In developed societies where political commitment is in full throttle, countries are adopting UHC strategies—such as establishing packages of essential health services and implementing health financing reforms—in an effort to ensure their citizens enjoy access to basic health care services.

March 2011, for instance,  the newly elected coalition Government for Ireland announced, in the Program for Government, that “This Government will introduce Universal Health Insurance with equal access to care for all. Under this system there will be no discrimination between patients on the grounds of income or insurance status.

It was also specified that “Insurance with a public or private insurer will be compulsory with insurance payments related to ability to pay. The State will pay insurance premia for people on low incomes and subsidise premia for people on middle incomes.

In Nigeria, however, governments at all levels are yet to deliberately include their disabled subjects in the design and implementation of UHC strategies and reforms.

This clearly negates the provision of Article 25 of the United Nations Convention on the Rights of Persons with Disabilities, which Nigeria has ratified.
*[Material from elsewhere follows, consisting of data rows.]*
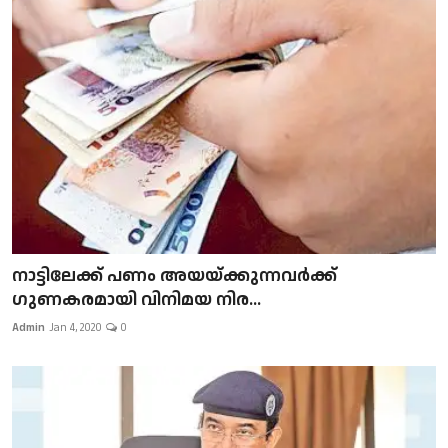
നാട്ടിലേക്ക് പണം അയയ്ക്കുന്നവർക്ക്
ഗുണകരമായി വിനിമയ നിര...
Admin
Jan 4, 2020
0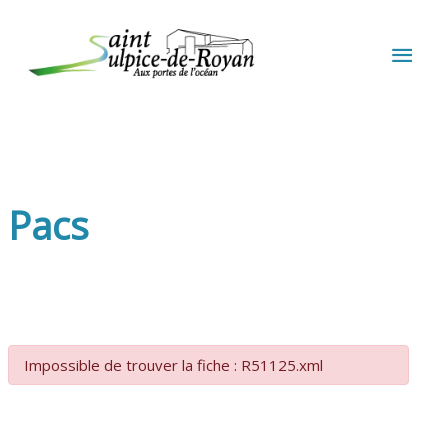
Aller au contenu
Aller au pied de page
MEN
PRIN
Pacs
Impossible de trouver la fiche : R51125.xml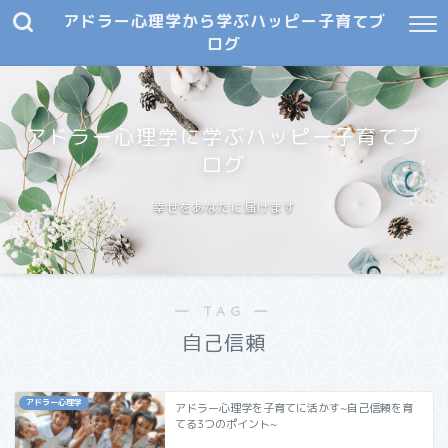
アドラー心理学から学ぶハッピー子育てブ
ログ
アドラー心理学に学ぶハッピー子育てブ
ログ
幸せをあなたに届けます
― TAG ―
自己信頼
アドラー心理学
アドラー心理学を子育てに活かす~自己信頼を育
てる3つのポイント~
Article 25 of the CRPD states that “persons with disabilities have the right to the enjoyment of the highest attainable standard of health without discrimination on the basis of disability”.

A combination of tax-based financing and insurance-based model, as seen in other climes, would appear perfect for the disabled community across Nigeria.

But the potential benefits of these models could also be undermined by the possibility of under-funding, and failure to accommodate the full range of needs and services as required by PWDs.